While Post Malone pulled out a surprising number of decent songs, the high point was his fitting happy accident of a hit, “White Iverson.”

The crowd loved every minute of Malone, bopping to the skittering beat and heavy but chill bass and singing along diligently when the instruments dropped away for the pre-hook.

Fans sing along to Fetty Wap’s mega hit singles such as “Trap Queen.” PHOTO BY KELSEY CRONIN/DAILY FREE PRESS STAFF
Fans sing along to Fetty Wap’s mega hit singles such as “Trap Queen.” PHOTO BY KELSEY CRONIN/DAILY FREE PRESS STAFF

“When I started ballin’ I was young / You gon’ think about me when I’m gone,” they sang together.

And then he was gone and it was time for Fetty.

“What are my four favorite numbers right now?” asked Nitt Da Gritt, head of RGF, who took the stage to introduce Fetty.

“1738,” shouted the audience.

The numbers are another of Fetty’s nicknames for his crew, a reference to 1738 Remy Martin cognac. They also are said at the beginning of nearly every song on Fetty’s debut, eponymous album released last September, adding an unintentionally comedic effect.

Fetty emerged from backstage, calmly waving and nodding at the crowd, followed by a squad of about nine other people who mostly just sat on the stage for the duration of the set.

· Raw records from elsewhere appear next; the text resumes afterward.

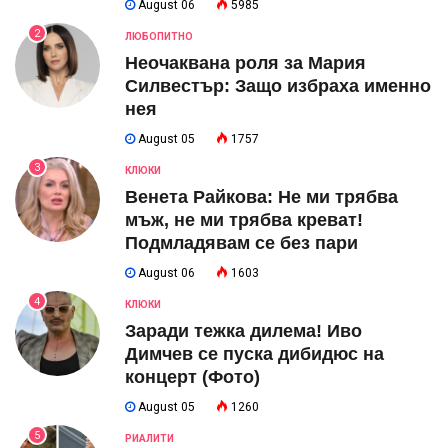
August 06
5985
2
ЛЮБОПИТНО
Неочаквана роля за Мария
Силвестър: Защо избраха именно
нея
August 05
1757
3
КЛЮКИ
Венета Райкова: Не ми трябва
мъж, не ми трябва креват!
Подмладявам се без пари
August 06
1603
4
КЛЮКИ
Заради тежка дилема! Иво
Димчев се пуска дибидюс на
концерт (Фото)
August 05
1260
5
РИАЛИТИ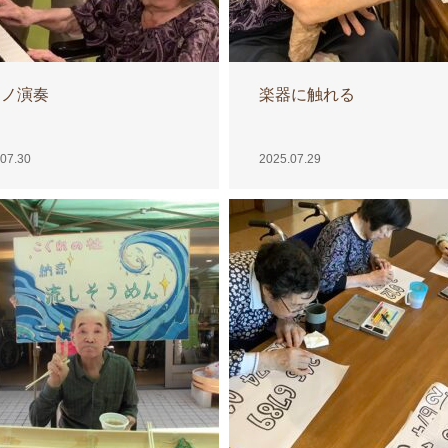
アノ演奏
楽器に触れる
07.30
2025.07.29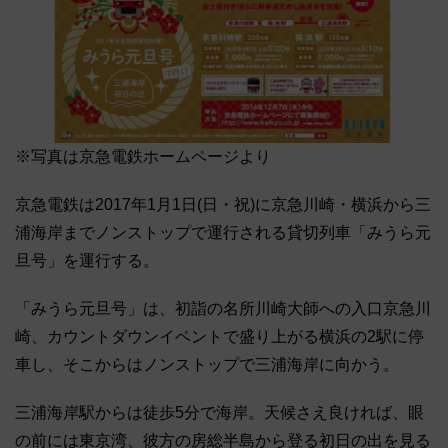
※写真は京急電鉄ホームページより
京急電鉄は2017年1月1日(日・祝)に京急川崎・横浜から三
浦海岸までノンストップで運行される貸切列車「みうら元
旦号」を運行する。
「みうら元旦号」は、初詣の名所川崎大師への入口京急川
崎、カウントダウンイベントで盛り上がる横浜の2駅に停
車し、そこからはノンストップで三浦海岸に向かう。
三浦海岸駅からは徒歩5分で海岸。天候さえ良ければ、眼
の前には東京湾、彼方の房総半島から登る初日の出を見る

“Hey, Boston. Y’all ready to turn up with me?” Fetty asked before busting out mid-tempo opener “D.A.M,” a somewhat forgettable and generic ode to his special someone.

After a brief burst of excitement, the crowd lost its energy. During the hook, Fetty held out his microphone for crowd members to sing it, but the response was weak. It didn’t help that he barely moved around the stage.

But Fetty caught his stride on the next track, “RGF Island.” He waved his hands like an orchestra conductor while the crowd sang his other trademark song openers, a distinctive “yeah, baby” and “whoa ooh ooh.”

The song was a standout, showcasing Fetty’s unique ability to merge hard-hitting rap with catchy melodies. Unfortunately, just as he was really finding his flow, the deejay cut off the song midway with trite explosion sounds. He would continue to stop songs short and excessively cut out words throughout the whole set, preventing the energy from ever fully building.

Fetty Wap loses himself in the music during his performance. PHOTO BY KELSEY CRONIN/DAILY FREE PRESS STAFF
Fetty Wap loses himself in the music during his performance. PHOTO BY KELSEY CRONIN/DAILY FREE PRESS STAFF

Fetty saved his biggest hit for last. The sharp synth hits of “Trap Queen” triggered huge cheers from the crowd. Once the beat dropped after the first few lines, the room and Fetty both exploded like a wind-up toy being let loose. He spun around the stage, dreads now free of their braids, flying as he jumped around. He grinned while the crowd sang every lyric in his ode to his partner-in-drug-crime girlfriend back to him.

However, Fetty wasn’t happy with his performance.

“Sometimes, I can’t let move how I wanna move,” he said. “I feel like when I do this, when I come on stage, this my life. I like to give my all on this stage, so if y’all don’t mind, I’d like to do that s— over ‘cause I want to give it that Fetty Wap energy.”

He took his shirt off and threw it into the crowd. This time, there were no opening synths. Fetty did the whole first verse a cappella, showcasing his powerful vocals with the crowd accompanying him every step of the way. And while he did bring the heat even harder, it felt a little bit like he was trying to pack a whole show’s worth of missed power into the last three minutes.

Fetty ended the night with a bang, but was never able to build establish a cohesive atmosphere throughout the night. While the crowd exited the House of Blues, the deejay continued pumping out tunes. People were dancing and singing along to Big Sean’s “I Don’t F— With You,” seemingly full of unspent energy.

Was the night was over, or had it just begun?